Patriarch Kirill I, the head of the Russian Orthodox Church. Photo: D.Grishkin, courtesy Vedomosti.
Patriarch Kirill I, the head of the Russian Orthodox Church. Photo: D.Grishkin, courtesy Vedomosti.

The leader of Russia’s Orthodox church, Patriarch Kirill I, has some rather, uh, unorthodox views about the state of contemporary art. As reported by the Moscow Times (via RIA Novosti), Kirill’s remarks at an Orthodox festival on Wednesday included a scathing critique of the contemporary arts, which he believes “show some horrors, some nonsense, idiocy.”

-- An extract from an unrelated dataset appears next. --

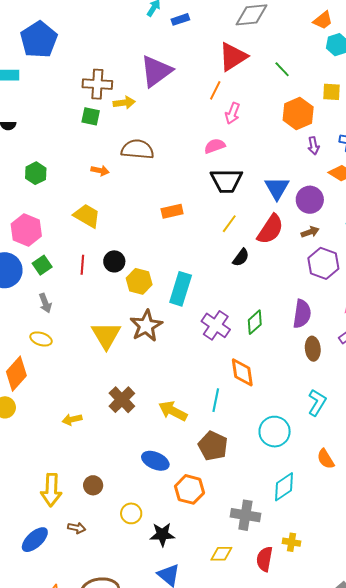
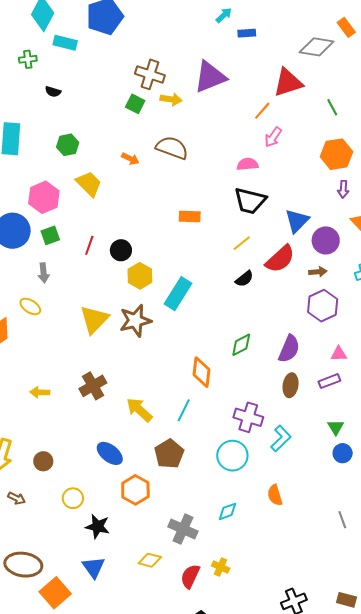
yellow trapezoid: (87, 216) -> (89, 184), moved
purple cross: (216, 325) -> (248, 417), moved, turned -32
orange diamond: (242, 372) -> (201, 372), moved
cyan diamond: (284, 487) -> (227, 511), size x0.7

Kirill apparently doesn’t want to be challenged by culture, and only acknowledges artistic merits in relationship to beauty, dismissing less aesthetically pleasing works as “filth and stupidity under the guise of art.”

Sounding more like one of those ignore-at-all-costs subway preachers than a major religious leader, Kirill warns that “the purpose of [such] art is not to advance humankind…but to destroy [it].”

The art cognoscenti, the Russian patriarch contends, try to make the average person feel “unenlightened” for not appreciating modern art. Kirill cites a Chicago symphony that he had recently attended as an example, claiming that what started out as as “wonderful concert” quickly went downhill when the orchestra began playing “experimental music.”

“Everyone sat. Their faces tense, their eyebrows pursed with the desire to understand what was happening,” Kirill recounts. “But no one wants to be the one to say ‘the emperor has no clothes.’ Everyone was too afraid.”

Kirill is no stranger to being the center of controversies. He has long been rumored to have ties to the KGB, and he was outspoken in his attacks on artist activist group Pussy Riot.